History

United Kingdom
- Name: William Miles
- Builder: Charles Jobin, Quebec
- Launched: 1853
- Fate: Wrecked 20 May 1868

General characteristics
- Tons burthen: Old Act: 1227 (bm); New Act (post 1836): 1224 (bm);
- Length: 199 ft 3 in (60.7 m), or 196 ft 0 in (59.7 m)
- Beam: 35 ft 6 in (10.8 m), or 31 ft 8 in (9.7 m)
- Depth: 21 ft 8 in (6.6 m)

= William Miles (1853 ship) =

UK merchant and migrant ship (1853-1868)

William Miles was launched at Quebec in 1853, but immediately transferred her registry to Bristol. She made several voyages carrying migrants to Australia and New Zealand. She was wrecked in May 1868.

==Career==
William Miles first appeared in Lloyd's Register (LR) in 1854. She was sheathed in felt and yellow metal in 1854.

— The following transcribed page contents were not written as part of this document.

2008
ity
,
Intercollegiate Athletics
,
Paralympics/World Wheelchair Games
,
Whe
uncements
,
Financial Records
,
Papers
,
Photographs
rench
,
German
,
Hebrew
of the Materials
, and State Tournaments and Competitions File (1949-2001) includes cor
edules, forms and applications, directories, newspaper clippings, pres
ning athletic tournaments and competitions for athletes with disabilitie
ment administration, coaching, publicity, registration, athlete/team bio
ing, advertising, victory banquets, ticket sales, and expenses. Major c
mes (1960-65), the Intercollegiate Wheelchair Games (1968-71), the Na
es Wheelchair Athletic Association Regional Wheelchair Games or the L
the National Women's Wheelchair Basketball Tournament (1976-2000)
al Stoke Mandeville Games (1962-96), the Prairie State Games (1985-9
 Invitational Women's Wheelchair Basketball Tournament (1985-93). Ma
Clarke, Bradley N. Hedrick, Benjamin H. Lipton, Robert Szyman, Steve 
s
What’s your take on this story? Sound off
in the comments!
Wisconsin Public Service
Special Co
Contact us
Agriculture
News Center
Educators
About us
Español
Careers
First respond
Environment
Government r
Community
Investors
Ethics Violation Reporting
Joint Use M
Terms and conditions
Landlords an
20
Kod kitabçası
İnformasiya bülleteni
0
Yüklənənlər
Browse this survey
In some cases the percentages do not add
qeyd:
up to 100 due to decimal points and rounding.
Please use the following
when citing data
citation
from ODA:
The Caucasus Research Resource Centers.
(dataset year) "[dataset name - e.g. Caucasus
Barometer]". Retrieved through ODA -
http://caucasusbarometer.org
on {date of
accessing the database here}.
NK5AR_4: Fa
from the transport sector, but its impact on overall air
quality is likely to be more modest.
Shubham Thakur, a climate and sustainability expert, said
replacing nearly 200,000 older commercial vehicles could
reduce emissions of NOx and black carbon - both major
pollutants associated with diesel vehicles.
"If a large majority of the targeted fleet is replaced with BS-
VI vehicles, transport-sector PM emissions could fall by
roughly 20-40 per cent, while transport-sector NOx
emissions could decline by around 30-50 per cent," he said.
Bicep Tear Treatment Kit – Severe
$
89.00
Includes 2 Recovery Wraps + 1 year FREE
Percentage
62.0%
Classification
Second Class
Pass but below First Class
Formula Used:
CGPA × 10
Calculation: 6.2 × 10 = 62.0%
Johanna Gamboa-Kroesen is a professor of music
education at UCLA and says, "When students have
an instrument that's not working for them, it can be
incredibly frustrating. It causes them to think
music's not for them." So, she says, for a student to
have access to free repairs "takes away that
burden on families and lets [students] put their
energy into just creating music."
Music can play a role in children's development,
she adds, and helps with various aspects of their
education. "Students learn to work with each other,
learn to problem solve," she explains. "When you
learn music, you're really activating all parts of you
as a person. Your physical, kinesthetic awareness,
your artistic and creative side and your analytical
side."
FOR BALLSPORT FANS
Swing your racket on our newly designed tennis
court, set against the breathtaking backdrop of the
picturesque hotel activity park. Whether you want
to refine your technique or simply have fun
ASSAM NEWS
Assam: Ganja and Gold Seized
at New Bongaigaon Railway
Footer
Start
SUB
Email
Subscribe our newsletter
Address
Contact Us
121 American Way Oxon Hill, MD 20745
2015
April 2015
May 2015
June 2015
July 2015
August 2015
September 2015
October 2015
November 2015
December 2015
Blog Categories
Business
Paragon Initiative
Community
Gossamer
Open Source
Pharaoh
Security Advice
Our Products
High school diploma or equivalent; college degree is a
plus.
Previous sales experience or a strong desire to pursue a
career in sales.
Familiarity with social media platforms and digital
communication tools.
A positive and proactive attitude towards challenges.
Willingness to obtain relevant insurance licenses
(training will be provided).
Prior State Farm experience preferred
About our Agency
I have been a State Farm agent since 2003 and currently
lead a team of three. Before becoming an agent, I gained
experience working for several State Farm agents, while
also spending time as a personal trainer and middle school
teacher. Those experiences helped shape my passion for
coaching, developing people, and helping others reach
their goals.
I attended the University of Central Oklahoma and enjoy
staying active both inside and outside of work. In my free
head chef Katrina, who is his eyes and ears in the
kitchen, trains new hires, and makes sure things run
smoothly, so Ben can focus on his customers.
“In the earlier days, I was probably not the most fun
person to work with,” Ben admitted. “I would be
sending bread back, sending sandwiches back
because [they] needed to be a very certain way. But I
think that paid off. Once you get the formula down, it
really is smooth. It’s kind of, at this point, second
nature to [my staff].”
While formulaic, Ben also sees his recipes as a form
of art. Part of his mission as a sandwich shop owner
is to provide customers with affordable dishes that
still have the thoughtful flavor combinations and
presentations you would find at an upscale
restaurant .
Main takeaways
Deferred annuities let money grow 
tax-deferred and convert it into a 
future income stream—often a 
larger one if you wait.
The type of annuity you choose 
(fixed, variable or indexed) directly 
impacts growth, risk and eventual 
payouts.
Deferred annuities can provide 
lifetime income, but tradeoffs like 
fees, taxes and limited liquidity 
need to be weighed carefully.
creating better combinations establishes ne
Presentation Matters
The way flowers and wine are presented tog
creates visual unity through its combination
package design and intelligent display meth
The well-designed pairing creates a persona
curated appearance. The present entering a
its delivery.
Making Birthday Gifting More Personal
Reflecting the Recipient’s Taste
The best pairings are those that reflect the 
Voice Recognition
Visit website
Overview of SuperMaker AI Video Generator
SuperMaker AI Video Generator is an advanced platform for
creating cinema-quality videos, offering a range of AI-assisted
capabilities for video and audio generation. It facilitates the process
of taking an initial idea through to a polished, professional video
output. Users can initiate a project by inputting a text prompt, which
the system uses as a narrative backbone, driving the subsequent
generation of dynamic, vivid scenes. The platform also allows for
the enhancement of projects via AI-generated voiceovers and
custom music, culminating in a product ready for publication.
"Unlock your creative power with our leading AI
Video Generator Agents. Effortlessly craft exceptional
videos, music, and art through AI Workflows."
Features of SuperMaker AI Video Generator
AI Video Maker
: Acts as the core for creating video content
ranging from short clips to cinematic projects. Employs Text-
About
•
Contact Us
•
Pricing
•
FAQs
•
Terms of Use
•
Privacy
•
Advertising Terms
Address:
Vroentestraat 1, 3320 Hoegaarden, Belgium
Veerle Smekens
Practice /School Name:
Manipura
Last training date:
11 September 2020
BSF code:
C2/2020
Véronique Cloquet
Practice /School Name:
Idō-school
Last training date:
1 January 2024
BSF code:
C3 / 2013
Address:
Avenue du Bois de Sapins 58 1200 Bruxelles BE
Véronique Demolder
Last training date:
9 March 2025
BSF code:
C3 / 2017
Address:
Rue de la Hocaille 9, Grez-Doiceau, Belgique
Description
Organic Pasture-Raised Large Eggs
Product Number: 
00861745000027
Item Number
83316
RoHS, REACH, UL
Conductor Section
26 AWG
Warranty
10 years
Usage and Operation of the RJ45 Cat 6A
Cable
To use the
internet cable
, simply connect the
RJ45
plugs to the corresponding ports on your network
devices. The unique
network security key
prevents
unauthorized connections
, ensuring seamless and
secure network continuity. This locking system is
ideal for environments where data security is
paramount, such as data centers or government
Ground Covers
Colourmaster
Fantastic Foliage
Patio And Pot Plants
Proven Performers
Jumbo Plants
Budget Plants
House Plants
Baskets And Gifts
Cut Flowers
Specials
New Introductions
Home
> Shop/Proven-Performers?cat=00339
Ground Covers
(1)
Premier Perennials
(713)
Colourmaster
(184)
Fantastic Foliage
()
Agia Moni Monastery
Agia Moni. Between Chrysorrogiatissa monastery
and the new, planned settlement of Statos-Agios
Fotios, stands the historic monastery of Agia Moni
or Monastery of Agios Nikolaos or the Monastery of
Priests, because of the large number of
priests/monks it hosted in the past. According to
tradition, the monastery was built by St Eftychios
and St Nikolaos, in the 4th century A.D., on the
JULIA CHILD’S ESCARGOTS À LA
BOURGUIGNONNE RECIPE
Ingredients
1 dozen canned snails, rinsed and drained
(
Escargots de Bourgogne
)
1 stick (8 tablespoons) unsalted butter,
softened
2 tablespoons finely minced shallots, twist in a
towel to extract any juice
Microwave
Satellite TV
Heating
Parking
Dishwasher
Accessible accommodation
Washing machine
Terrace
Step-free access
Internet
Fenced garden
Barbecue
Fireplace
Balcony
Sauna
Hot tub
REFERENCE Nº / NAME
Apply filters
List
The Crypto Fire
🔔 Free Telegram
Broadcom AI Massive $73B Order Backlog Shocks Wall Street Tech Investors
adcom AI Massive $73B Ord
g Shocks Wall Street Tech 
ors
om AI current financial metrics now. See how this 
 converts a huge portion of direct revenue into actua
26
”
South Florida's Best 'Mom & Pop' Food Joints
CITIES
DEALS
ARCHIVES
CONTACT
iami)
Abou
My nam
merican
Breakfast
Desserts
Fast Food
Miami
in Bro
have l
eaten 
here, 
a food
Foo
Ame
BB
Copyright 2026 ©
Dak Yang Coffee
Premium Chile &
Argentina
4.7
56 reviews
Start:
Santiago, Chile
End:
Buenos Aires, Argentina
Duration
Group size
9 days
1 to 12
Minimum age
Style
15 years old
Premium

| Year | Master | Owner | Trade | Source & Notes |
|---|---|---|---|---|
| 1854 | W.Thomson | Miles & Co. | Bristol–New Orleans | LR |
| 1856 | P.Erwin | Miles & Co. | Bristol–Australia | LR |

In 1855 William Miles carried some 260 emigrants from Scotland to Moreton Bay, in what is now Queensland. She left England in 1854, arrived at Port Jackson on 16 January 1855, and arrived at Moreton Bay on 19 January.

William Miles sailed from Bristol on 5 May 1860 and arrived at Lyttelton, New Zealand on 21 August with 96 immigrants. She sailed on to Otago with merchandise and some passengers on 1 October.

| Year | Master | Owner | Trade | Source & Notes |
|---|---|---|---|---|
| 1862 | Lilley | Miles & Co. Seymour | Bristol | LR; large repair 1860 |

William Miles, Brindsen, master, sailed from the Gravesend on 26 July 1862 with some 322, or 336 emigrants to New Zealand. She arrived on 12 November at Albertland. (Note: She carried at least 46 identified migrants. One of her passengers was the New Zealand farmer, politician, and entomologist William Miles Maskell.)

William Miles sailed from Gravesend, Kent on 3 July 1864. She arrived at Lyttelton on 22 October.

| Year | Master | Owner | Trade | Source & Notes |
|---|---|---|---|---|
| 1867 | Polland | G.Seymour | Clyde Liverpool | LR; large repair 1860, new keel and some repairs 1862, other repairs 1864, and felt & yellow metal sheathing 1866 |

==Fate==
William Miles was wrecked on 20 May 1868 at Pensacola, Florida, United States. She was on a voyage from Pensacola to Queenstown, County Cork. She sank in 10 ft of water just west of Fort Pickens.